O tempo no filme apresenta uma duplicidade, ele é a marcação permanente do transcorrer cotidiano dos dias pela precisa datação das cartas e também a permanência do que pouco ou nada se altera dos anos 1930 até 2018. A sobreposição proposta pelo filme dos registros escritos de Dalcídio no passado e das gravações da diretora no presente é feita geranda muito mais sentidos de complementaridade do que de estranhamento por uma passagem temporal. A paisagem do rio tão presente marca esse lugar de uma permanência imponente, mas falsa: sem grandes agitações ou avisos o tempo transcorre sem cessar; sem avisos e na trivialidade da troca de cartas, as tragédias acontecem.

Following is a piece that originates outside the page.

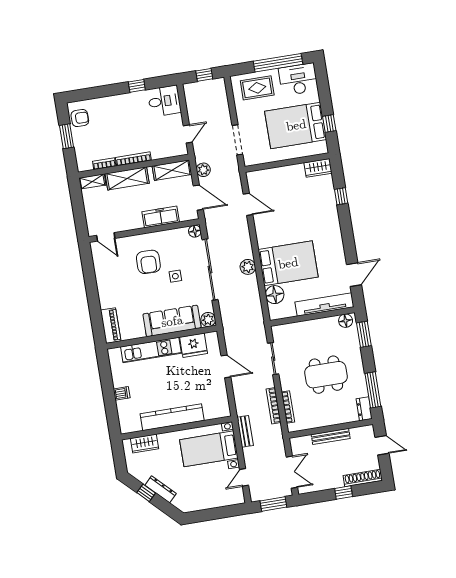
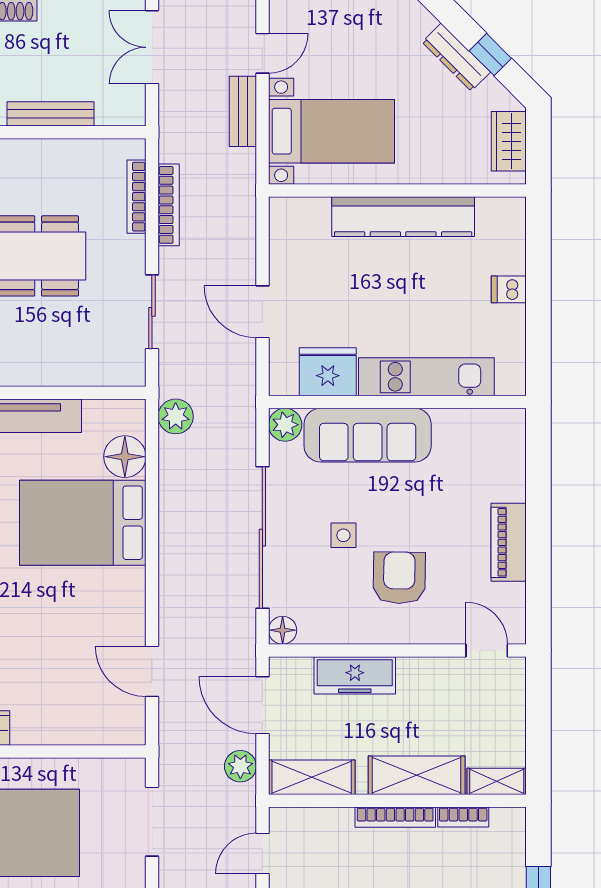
plant: (248, 267) -> (176, 416), moved
piano: (111, 326) -> (509, 542), moved
bench: (245, 431) -> (243, 111), moved
wardrobe: (145, 444) -> (509, 141), moved, turned -90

Seguindo o fluxo narrativo do filme de lenta mas constante aproximação ao universo literário de Dalcídio e as vidas em Marajó, quando essa tragédia é narrada já estamos dentro, próximos e na história singular. As palavras do escritor que nos guiaram e confortaram até o momento na vida árdua mas singela dão lugar a um necessário longo silêncio. Essa é uma bela demonstração do filme do seu entendimento da potência das palavras também quando ausentes, quando impossíveis de serem ditas. Enfim, uma demonstração da confiança na realização de sua premissa de que o espectador já está completamente dentro do universo expressivo de Dalcídio Jurandir proposto pela experiência fílmica, até quando faltam palavras.